September 22, 2010
On Monday, Pacific Gas & Electric (PG&E) released a list of its top 100 “projects,” or aging pipelines, in need of replacement or repair. The San Bruno pipeline segment, which exploded on September 9, 2010 wasn’t even on the list. As Tuesday’s San Francisco Chronicle noted, regulators had approved PG&E’s request for $4.9 million to repair the South San Francisco segment of the pipeline, but PG&E spent the money elsewhere, and then in 2009 came back with a request for $5 million to do the job.
Who is going to pay for the aging infrastructure identified by PG&E?
Remember the 2003 record bankruptcy bailout that put ratepayers on the hook to pay PG&E’s creditors and resuscitate the corporation? It added to the $8 billion in previous bailout funds already paid to PG&E by its ratepayers since 1998, bringing the bailout total to over $16 billion. The bailout plan was approved by the Public Utility Commission despite accusations that PG&E’s officers siphoned $4 billion to its unregulated holding company, PG&E Corporation, out of the $8 billion in “Competition Transition Surcharge” funds already paid to PG&E by its ratepayers between 1998 and 2000.
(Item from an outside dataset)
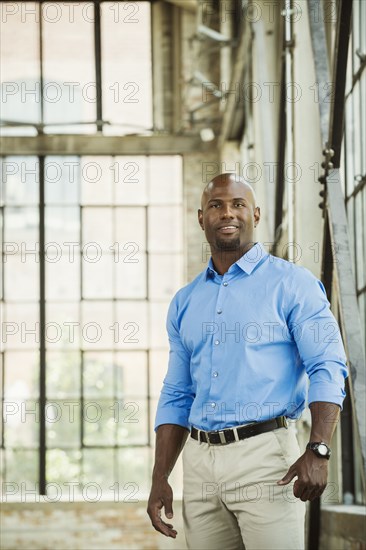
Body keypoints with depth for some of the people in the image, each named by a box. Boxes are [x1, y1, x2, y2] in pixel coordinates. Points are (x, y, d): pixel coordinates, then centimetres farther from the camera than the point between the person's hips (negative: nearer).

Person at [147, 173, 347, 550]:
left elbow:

And to add insult to injury, just weeks after handing out $50 million in bonuses while on the verge of financial collapse, PG&E received the judge’s permission to award $17.5 million in additional payouts to the management team that guided the utility into bankruptcy.
State Senator Mark Leno with help from consumer rights group The Utility Reform Network (TURN) is reportedly crafting a bill that would block publicly regulated utilities from seeking a rate increase to cover the cost from fires or other catastrophes that were the cause of their own negligence. Leno stated: “Ratepayers should not be on the hook to provide utilities with an open checkbook to cover excess expenses when catastrophic damages happen because the utility failed to do its job to protect the public.”
However, given PG&E’s history vis-a-vis the State, guess who’s going to pay for the repair of the aging infrastructure that PG&E neglected for decades? You guessed it. We ratepayers.